* [Задание]
Выпишите без изменений отрывок из воспоминаний о лете в доме Козьмы Терентьевича: начните со слов «Через несколько дней, утром, когда» и закончите словами «рассказывал свой маршрут.» включительно.

Почтальон принес письмо из Тамбовской губернии. Лева поздравлял меня с именинами, высказывался о своем горячем чувстве ко мне и писал, что моя карточка над его головой, в венке из цветов. Я ответила сдержанно, упомянув о полученном букете, но не называя имени Владимира Ивановича. Через некоторое время пришло письмо. "Чей букет перед твоими глазами?" — писал Лева.
...Мы сидели на длинной лавочке, над обрывом. По склону росли кусты, внизу — высокие деревья. Мама, недавно вернувшаяся от Кости, рассказывала о своих прогулках в Мельхисарово, восторгаясь видами. "Такая даль!" — говорила она. "И даль та синяя и та моя!" — вспоминал папа слова из "Свадьбы Кречинского". "Какие чудесные дали", — продолжала мама, когда подошли к нам Козьма Терентьевич и доктор Савоневский. Козьма Терентьевич был в очень хорошем настроении, и мама, улучив минуту, сказала: "А что, если вот эти деревья вырубить. Ведь открылась бы река!" "Если Вы этого хотите — я сделаю для Вас!" — ответил Козьма Терентьевич.
Через несколько дней, утром, когда в прохладном чистом воздухе и в кое-где замеченных желтых листьях чувствовался конец лета, мы сидели на той же лавочке. Явились мужики с топорами и с ними Владимир Иванович в красной рубашке. Усердно принялись они за дело: с треском надломленных стволов, цепляясь за соседок, падали березки. Мама, вся сияющая, говорила: "Будет видно закат!"
За завтраком Козьма Терентьевич, собиравшийся с доктором Савоневским за границу, рассказывал свой маршрут.
— Какой вы счастливый, — говорила мама.

ВВЕРХ


Клеманс Карловна Дюбуа. Фотография, подаренная Ольге Викторовне Рахмановой в 1890 году


— Да, мой друг, при моем последнем вздохе я скажу, что в жизни ни в чем себе не отказывал.
На серебряном подносе лакей принес газеты, иллюстрированные журналы и книгу с наложенной бандеролью. Козьма Терентьевич Солдатенков получал все выходящие в Москве газеты и журналы, издавал книги, приобретал картины. Сама артистка Федотова привезла ему билет на свой бенефис, и он вручил ей 100 рублей. Живя в Мазилове, артистка Медведева бывала у него в гостях. Протягивая руку помощи интеллигентным труженикам, он снял дачу для больного туберкулезом литератора и, когда мама говорила: "Как хорошо вы это сделали!", — он отвечал ей: "Это мой долг". Жизнь в этом большом доме, с бельведером, с целыми этажами пустых комнат, с двумя лакеями и с третьим, Andre, в Москве, свои оранжереи в Кунцевском парке, поддерживать которые стоило 15 тысяч рублей в год, — все это выделяло его среди других, и я решила называть его Светлейшим.

* [Исходный материал]
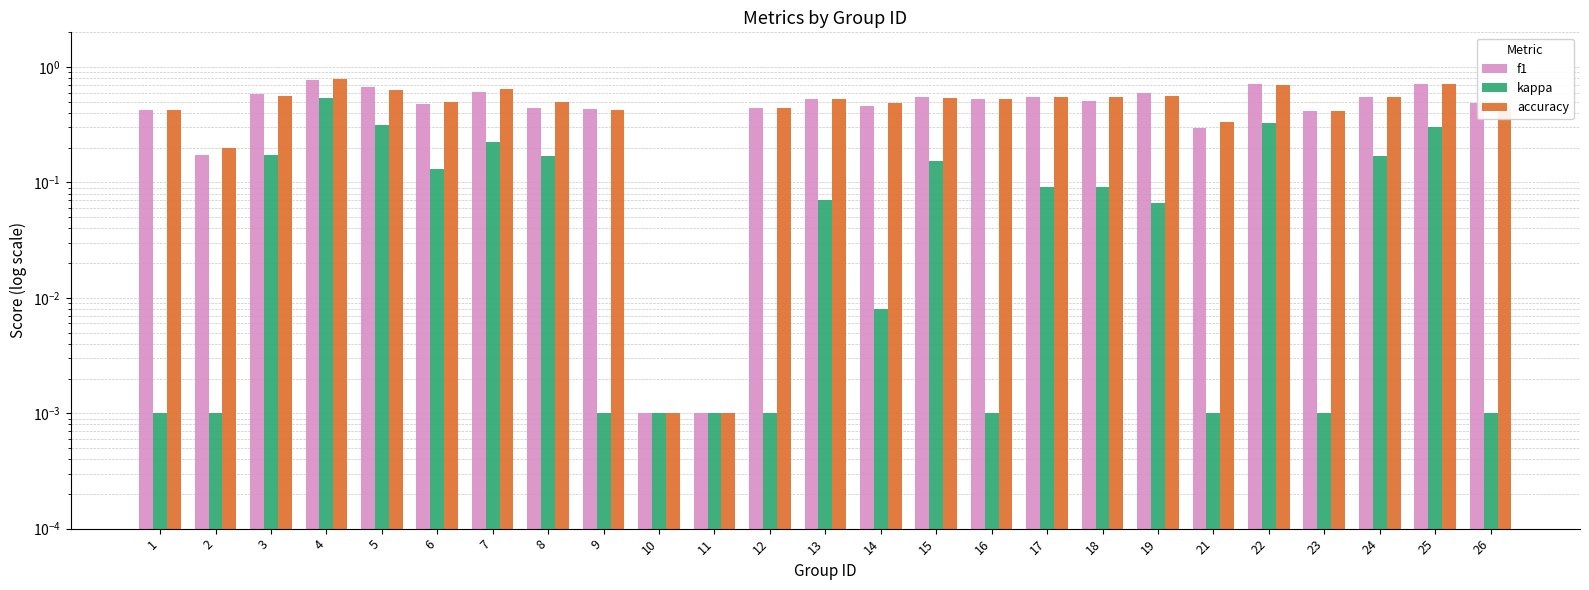

Rank the series at 1 from lowest to highest value.

kappa, f1, accuracy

* [Письменное решение]
Через несколько дней, утром, когда в прохладном чистом воздухе и в кое-где замеченных желтых листьях чувствовался конец лета, мы сидели на той же лавочке. Явились мужики с топорами и с ними Владимир Иванович в красной рубашке. Усердно принялись они за дело: с треском надломленных стволов, цепляясь за соседок, падали березки. Мама, вся сияющая, говорила: "Будет видно закат!"
За завтраком Козьма Терентьевич, собиравшийся с доктором Савоневским за границу, рассказывал свой маршрут.